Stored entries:

----

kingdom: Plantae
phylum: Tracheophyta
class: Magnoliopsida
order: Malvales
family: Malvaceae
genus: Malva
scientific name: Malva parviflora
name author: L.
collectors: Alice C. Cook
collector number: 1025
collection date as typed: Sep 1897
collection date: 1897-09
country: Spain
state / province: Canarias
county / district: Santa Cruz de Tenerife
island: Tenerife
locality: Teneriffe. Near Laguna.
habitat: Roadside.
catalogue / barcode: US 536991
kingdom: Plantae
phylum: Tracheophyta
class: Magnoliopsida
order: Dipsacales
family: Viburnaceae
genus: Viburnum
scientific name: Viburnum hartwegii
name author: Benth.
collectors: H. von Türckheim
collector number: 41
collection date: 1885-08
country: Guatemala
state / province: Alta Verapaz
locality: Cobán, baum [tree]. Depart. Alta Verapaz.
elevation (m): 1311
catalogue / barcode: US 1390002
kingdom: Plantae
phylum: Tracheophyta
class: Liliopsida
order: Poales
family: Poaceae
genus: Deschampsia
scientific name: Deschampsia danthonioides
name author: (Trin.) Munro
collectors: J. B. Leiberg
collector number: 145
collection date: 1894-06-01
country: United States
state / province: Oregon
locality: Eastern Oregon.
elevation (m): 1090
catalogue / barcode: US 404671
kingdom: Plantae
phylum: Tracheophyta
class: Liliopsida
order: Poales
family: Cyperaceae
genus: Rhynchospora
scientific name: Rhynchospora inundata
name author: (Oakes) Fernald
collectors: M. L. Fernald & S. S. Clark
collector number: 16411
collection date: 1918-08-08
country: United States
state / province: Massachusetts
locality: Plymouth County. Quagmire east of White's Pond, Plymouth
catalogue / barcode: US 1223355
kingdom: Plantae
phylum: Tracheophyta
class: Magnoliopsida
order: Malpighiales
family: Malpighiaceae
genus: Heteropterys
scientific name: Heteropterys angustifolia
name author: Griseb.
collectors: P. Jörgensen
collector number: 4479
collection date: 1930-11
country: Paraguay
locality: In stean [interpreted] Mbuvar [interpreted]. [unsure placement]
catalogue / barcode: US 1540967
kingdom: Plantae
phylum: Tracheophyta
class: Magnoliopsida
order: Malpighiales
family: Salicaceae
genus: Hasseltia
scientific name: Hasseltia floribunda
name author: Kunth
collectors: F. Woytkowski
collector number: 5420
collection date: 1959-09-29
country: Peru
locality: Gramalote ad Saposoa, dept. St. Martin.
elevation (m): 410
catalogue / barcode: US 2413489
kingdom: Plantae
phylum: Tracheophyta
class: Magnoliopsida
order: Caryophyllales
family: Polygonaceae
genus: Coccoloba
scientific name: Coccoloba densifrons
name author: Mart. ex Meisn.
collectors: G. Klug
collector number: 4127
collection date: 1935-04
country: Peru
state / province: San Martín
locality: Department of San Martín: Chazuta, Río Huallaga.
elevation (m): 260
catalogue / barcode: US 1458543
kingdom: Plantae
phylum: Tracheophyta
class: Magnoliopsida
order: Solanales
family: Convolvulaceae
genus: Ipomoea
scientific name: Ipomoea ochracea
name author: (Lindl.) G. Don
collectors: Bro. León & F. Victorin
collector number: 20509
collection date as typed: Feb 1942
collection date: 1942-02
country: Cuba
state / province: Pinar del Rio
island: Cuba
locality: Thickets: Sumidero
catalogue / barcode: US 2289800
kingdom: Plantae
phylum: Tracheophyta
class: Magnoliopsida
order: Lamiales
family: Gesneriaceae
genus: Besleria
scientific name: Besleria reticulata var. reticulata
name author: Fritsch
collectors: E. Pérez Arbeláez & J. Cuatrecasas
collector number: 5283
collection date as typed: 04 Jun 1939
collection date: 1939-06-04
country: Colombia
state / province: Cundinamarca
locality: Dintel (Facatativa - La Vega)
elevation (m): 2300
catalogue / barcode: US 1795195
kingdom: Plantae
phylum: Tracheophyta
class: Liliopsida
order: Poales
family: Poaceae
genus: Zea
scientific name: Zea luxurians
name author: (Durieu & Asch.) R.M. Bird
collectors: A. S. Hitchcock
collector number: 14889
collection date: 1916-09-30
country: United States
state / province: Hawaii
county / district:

----

Job
Print every row above word for word, with no changes.

Task output
kingdom: Plantae
phylum: Tracheophyta
class: Magnoliopsida
order: Malvales
family: Malvaceae
genus: Malva
scientific name: Malva parviflora
name author: L.
collectors: Alice C. Cook
collector number: 1025
collection date as typed: Sep 1897
collection date: 1897-09
country: Spain
state / province: Canarias
county / district: Santa Cruz de Tenerife
island: Tenerife
locality: Teneriffe. Near Laguna.
habitat: Roadside.
catalogue / barcode: US 536991
kingdom: Plantae
phylum: Tracheophyta
class: Magnoliopsida
order: Dipsacales
family: Viburnaceae
genus: Viburnum
scientific name: Viburnum hartwegii
name author: Benth.
collectors: H. von Türckheim
collector number: 41
collection date: 1885-08
country: Guatemala
state / province: Alta Verapaz
locality: Cobán, baum [tree]. Depart. Alta Verapaz.
elevation (m): 1311
catalogue / barcode: US 1390002
kingdom: Plantae
phylum: Tracheophyta
class: Liliopsida
order: Poales
family: Poaceae
genus: Deschampsia
scientific name: Deschampsia danthonioides
name author: (Trin.) Munro
collectors: J. B. Leiberg
collector number: 145
collection date: 1894-06-01
country: United States
state / province: Oregon
locality: Eastern Oregon.
elevation (m): 1090
catalogue / barcode: US 404671
kingdom: Plantae
phylum: Tracheophyta
class: Liliopsida
order: Poales
family: Cyperaceae
genus: Rhynchospora
scientific name: Rhynchospora inundata
name author: (Oakes) Fernald
collectors: M. L. Fernald & S. S. Clark
collector number: 16411
collection date: 1918-08-08
country: United States
state / province: Massachusetts
locality: Plymouth County. Quagmire east of White's Pond, Plymouth
catalogue / barcode: US 1223355
kingdom: Plantae
phylum: Tracheophyta
class: Magnoliopsida
order: Malpighiales
family: Malpighiaceae
genus: Heteropterys
scientific name: Heteropterys angustifolia
name author: Griseb.
collectors: P. Jörgensen
collector number: 4479
collection date: 1930-11
country: Paraguay
locality: In stean [interpreted] Mbuvar [interpreted]. [unsure placement]
catalogue / barcode: US 1540967
kingdom: Plantae
phylum: Tracheophyta
class: Magnoliopsida
order: Malpighiales
family: Salicaceae
genus: Hasseltia
scientific name: Hasseltia floribunda
name author: Kunth
collectors: F. Woytkowski
collector number: 5420
collection date: 1959-09-29
country: Peru
locality: Gramalote ad Saposoa, dept. St. Martin.
elevation (m): 410
catalogue / barcode: US 2413489
kingdom: Plantae
phylum: Tracheophyta
class: Magnoliopsida
order: Caryophyllales
family: Polygonaceae
genus: Coccoloba
scientific name: Coccoloba densifrons
name author: Mart. ex Meisn.
collectors: G. Klug
collector number: 4127
collection date: 1935-04
country: Peru
state / province: San Martín
locality: Department of San Martín: Chazuta, Río Huallaga.
elevation (m): 260
catalogue / barcode: US 1458543
kingdom: Plantae
phylum: Tracheophyta
class: Magnoliopsida
order: Solanales
family: Convolvulaceae
genus: Ipomoea
scientific name: Ipomoea ochracea
name author: (Lindl.) G. Don
collectors: Bro. León & F. Victorin
collector number: 20509
collection date as typed: Feb 1942
collection date: 1942-02
country: Cuba
state / province: Pinar del Rio
island: Cuba
locality: Thickets: Sumidero
catalogue / barcode: US 2289800
kingdom: Plantae
phylum: Tracheophyta
class: Magnoliopsida
order: Lamiales
family: Gesneriaceae
genus: Besleria
scientific name: Besleria reticulata var. reticulata
name author: Fritsch
collectors: E. Pérez Arbeláez & J. Cuatrecasas
collector number: 5283
collection date as typed: 04 Jun 1939
collection date: 1939-06-04
country: Colombia
state / province: Cundinamarca
locality: Dintel (Facatativa - La Vega)
elevation (m): 2300
catalogue / barcode: US 1795195
kingdom: Plantae
phylum: Tracheophyta
class: Liliopsida
order: Poales
family: Poaceae
genus: Zea
scientific name: Zea luxurians
name author: (Durieu & Asch.) R.M. Bird
collectors: A. S. Hitchcock
collector number: 14889
collection date: 1916-09-30
country: United States
state / province: Hawaii
county / district:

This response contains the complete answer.